Cette compagnie est cotée en bourse et doit ainsi viser en premier lieu sa profitabilité.

De fait, elle n’est pas toujours totalement libre d’assumer le rôle stratégique qu’on lui souhaite. Si nous voulons qu’ Air Mauritius soit un vrai transporteur national, un instrument de développement au service de tous les pans de l’économie nationale et de son développement intégré, il faudra lui en donner les moyens. Il faudra lui permettre d’opérer sans craindre la libéralisation du ciel ni la compétition. L’enjeu est de taille et il appartiendra aux meilleures compétences nationales d’y apporter leur concours dans un esprit de solidarité et de patriotisme.

Quid de l’offre touristique mauricienne ?
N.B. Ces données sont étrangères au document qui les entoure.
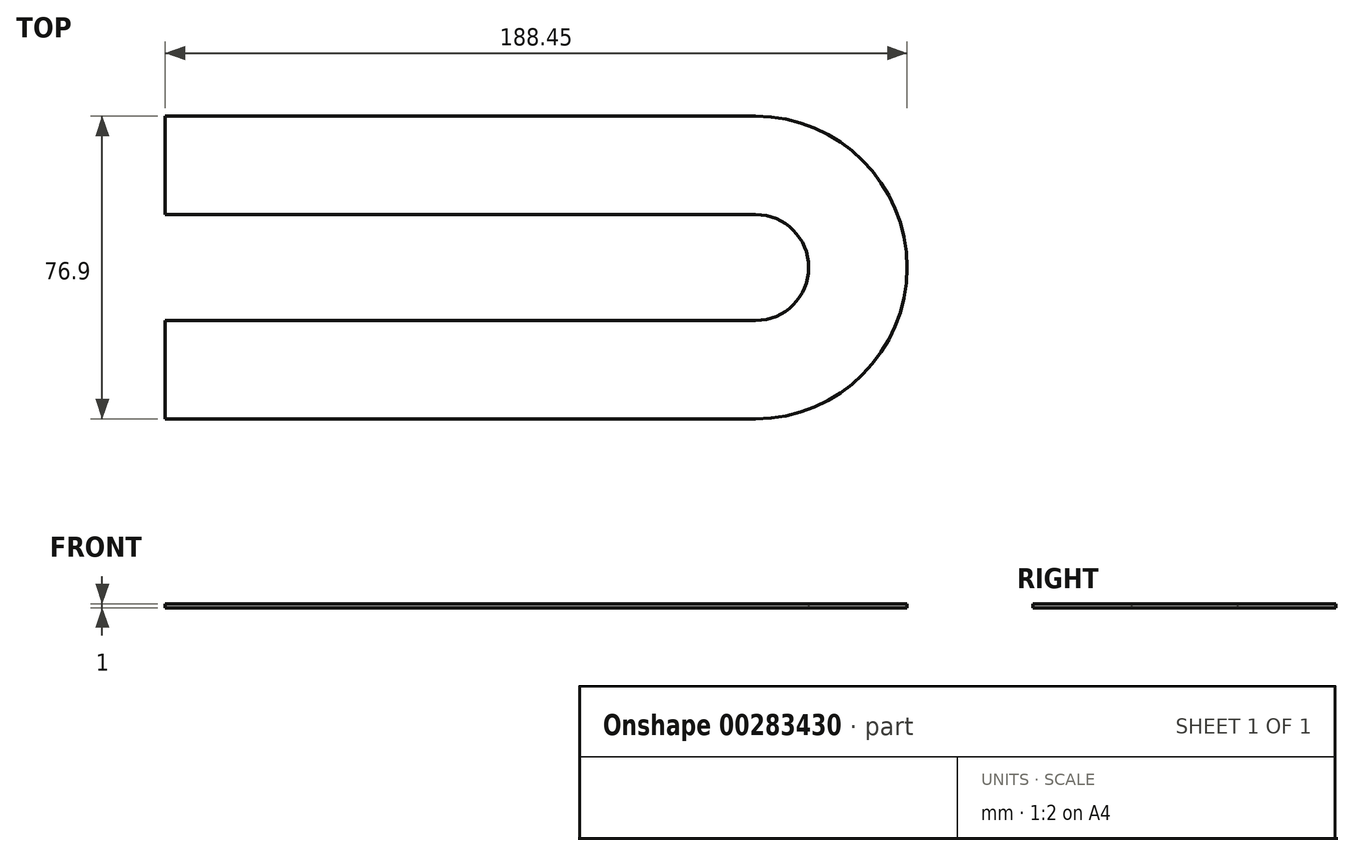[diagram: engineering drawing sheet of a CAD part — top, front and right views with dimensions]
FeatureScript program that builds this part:
annotation { "Feature Type Name" : "Feature", "Feature Type Description" : "" }
export const myFeature = defineFeature(function(context is Context, id is Id, definition is map)
    precondition{}
    {
        {
            var Q0;
            Q0=qCreatedBy(makeId("Top.planeOp"),FACE);
            var sketch = newSketch(context, id + "F0", { "sketchPlane" : qUnion([Q0])});
            skCircle(sketch, "E0", {"center": v(0, 0) * mm, "radius": 13.45 * mm});
            skLineSegment(sketch, "E1", {"start": v(0, 13.45) * mm, "end": v(-150, 13.45) * mm});
            skLineSegment(sketch, "E2", {"start": v(-150, 13.45) * mm, "end": v(-150, -13.45) * mm});
            skLineSegment(sketch, "E3", {"start": v(-150, -13.45) * mm, "end": v(0, -13.45) * mm});
            skLineSegment(sketch, "E4", {"start": v(-150, 13.45) * mm, "end": v(-150, 38.45) * mm});
            skLineSegment(sketch, "E5", {"start": v(-150, 38.45) * mm, "end": v(0, 38.45) * mm});
            skLineSegment(sketch, "E6", {"start": v(0, 38.45) * mm, "end": v(0, 13.45) * mm});
            skLineSegment(sketch, "E7", {"start": v(0, -13.45) * mm, "end": v(0, -38.45) * mm});
            skLineSegment(sketch, "E8", {"start": v(0, -38.45) * mm, "end": v(-150, -38.45) * mm});
            skLineSegment(sketch, "E9", {"start": v(-150, -38.45) * mm, "end": v(-150, -13.45) * mm});
            skArc(sketch, "E10", {"start": v(0, -38.45) * mm, "mid": v(38.45, 0) * mm, "end": v(0, 38.45) * mm});
            skSolve(sketch);
        }
        {
            var Q0;
            Q0=makeQuery(id+"F0.imprint","IMPRINT",FACE,{"disambiguationData":[TD([[makeQuery(id+"F0.imprint","IMPRINT",EDGE,{"derivedFrom":sQuery(id+"F0.wireOp",EDGE,"E1")}),-1.0]])]});
            var Q1;
            {var subQ0=sQuery(id+"F0.wireOp",EDGE,"E6");Q1=makeQuery(id+"F0.imprint","IMPRINT",FACE,{"disambiguationData":[TD([[makeQuery(id+"F0.imprint","IMPRINT",EDGE,{"derivedFrom":subQ0}),1.0]])]});}
            var Q2;
            Q2=makeQuery(id+"F0.imprint","IMPRINT",FACE,{"disambiguationData":[TD([[makeQuery(id+"F0.imprint","IMPRINT",EDGE,{"derivedFrom":sQuery(id+"F0.wireOp",EDGE,"E3")}),-1.0]])]});
            extrude(context, id + "F1", {"entities" : qUnion([Q0, Q1, Q2]), "depth" : 1 * mm});
        }
    });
Les touristes viennent à Maurice d’abord pour ses plages et son soleil et aussi pour la qualité de ses hôtels et pour l’accueil chaleureux de ses habitants. Nous avons enrichi cette offre de somptueux spas, de beaux parcours de golf et d’une proposition d’écotourisme qui tient la route. Nos hôtels sont d’une grande qualité et nous pouvons en être fi ers. Notre capacité d’accueil comprend également des établissements plus modestes qui ne dévaluent en rien la destination aussi longtemps que la capacité d’accueil globale soit en équilibre avec une demande adéquate.
Ceci dit, il ne faut pas prendre ces atouts pour acquis et se comporter avec désinvolture à leur égard. Il y a urgence à mettre un frein aux développements immobiliers mal planifiés qui sont en train de défigurer notre patrimoine national.

Avez- vous un agenda africain ?

Nous sommes activement engagés à identifier des opportunités d’affaires en Afrique, principalement dans le domaine immobilier. Nous sommes confiants de trouver les bons projets en temps opportun. Il faut cependant évaluer le profile risk des marchés et bien les peser contre les avantages perçus. Notre rapprochement avec Rogers , qui est déjà très présent dans la région, devrait augmenter notre force de frappe dans la région.

Le ministre des Finances, Xavier- Luc Duval présentera bientôt son budget. Qu’attendez- vous de cet exercice ?

Le ministre des Finances a une lourde tâche. Il devra être au sommet de son art, car l’exercice sera difficile. Il mettra, à n’en point douter, l’accent sur la croissance économique qui commence clairement à s’essouffler. Nous misons beaucoup sur le développement foncier, qui est un vecteur de croissance à effet multiplicateur. Les secteurs traditionnels s’essoufflent et l’investissement public aura un rôle important à jouer.

Il faudra cependant faire preuve de discernement et de dextérité afin d’utiliser l’argent public à bon escient pour que la croissance ainsi réalisée porte ses fruits de manière durable.